シャープ、「IGZO」採用の中小型液晶パネルを世界初実用化 年内量産へ
酸化物半導体(IGZO)によるTFTを採用した世界初の中小型液晶パネルをシャープが開発し、年内に量産を開始する計画だ。アモルファスシリコンTFTに比べ省電力化・高精細化でき、急増するモバイル端末向け需要に対応する。
シャープは4月21日、酸化物半導体(IGZO)による薄膜トランジスタ(TFT)を採用した世界初の中小型液晶パネルを実用化し、亀山第2工場(三重県亀山市)で年内に量産を開始すると発表した。従来のアモルファスシリコンTFTに省電力化・高精細化できるのが特徴。需要が急増するスマートフォンやタブレット端末向けに供給していく。
インジウム(In)、ガリウム(Ga)、亜鉛(Zn)で構成する酸化物によるTFTを、半導体エネルギー研究所と共同開発。アモルファスシリコンに比べ電子移動度が20〜50倍程度高いため、同じ駆動電力であればTFTの小型化が可能。TFTが画素に占める面積が小さくなる分、画素を高開口率化=光の透過量を増やすことができ、バックライトを抑えることによる省電力化や、高精細化につながるという。
試作した10インチパネル(フルワイドXGA)では、アモルファスシリコンTFT液晶に比べ、IGZO液晶は約3分の1に省電力化できたという。
生産は、既存のアモルファスシリコンTFT生産ラインの改造で対応可能で、迫周司ディスプレイデバイス事業本部副本部長は「他社同等品と比べて競争力はある」としている。

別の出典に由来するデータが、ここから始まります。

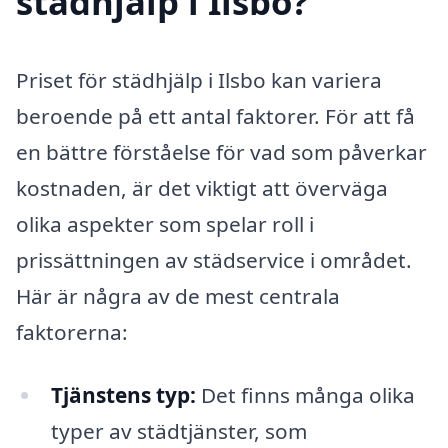
städhjälp i Ilsbo?
Priset för städhjälp i Ilsbo kan variera
beroende på ett antal faktorer. För att få
en bättre förståelse för vad som påverkar
kostnaden, är det viktigt att överväga
olika aspekter som spelar roll i
prissättningen av städservice i området.
Här är några av de mest centrala
faktorerna:
Tjänstens typ:
Det finns många olika
typer av städtjänster, som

生産は、亀山第2工場の第8世代ガラス基板対応ラインを改造して年内に始める計画。スマートフォンやタブレットが主な用途になると見られるが、具体的な最終製品やライン改造に必要な投資額については「現時点では答えを差し控えたい」(迫副本部長)とした。
同社はより電子移動度が高いCGシリコン液晶技術を持っており、「300ppi以上の精細度はCGシリコン、その下はIGZOを使っていく」という。「4インチパネルであればIGZOなのか」という質問には「具体的な製品については当社とお客様の商品戦略に関わるのでお答えできない」としている。
同社は前日の20日、「米AppleがiPhone用液晶パネルの国内供給元を東芝に絞り込んだ」という一部報道に対し、「事実に反する一方的な内容」と強く抗議した。
生産設備の中国移設によりスペースが空いている亀山第1工場の今後について、迫副本部長は「きょうはコメントは差し控えたい」とした。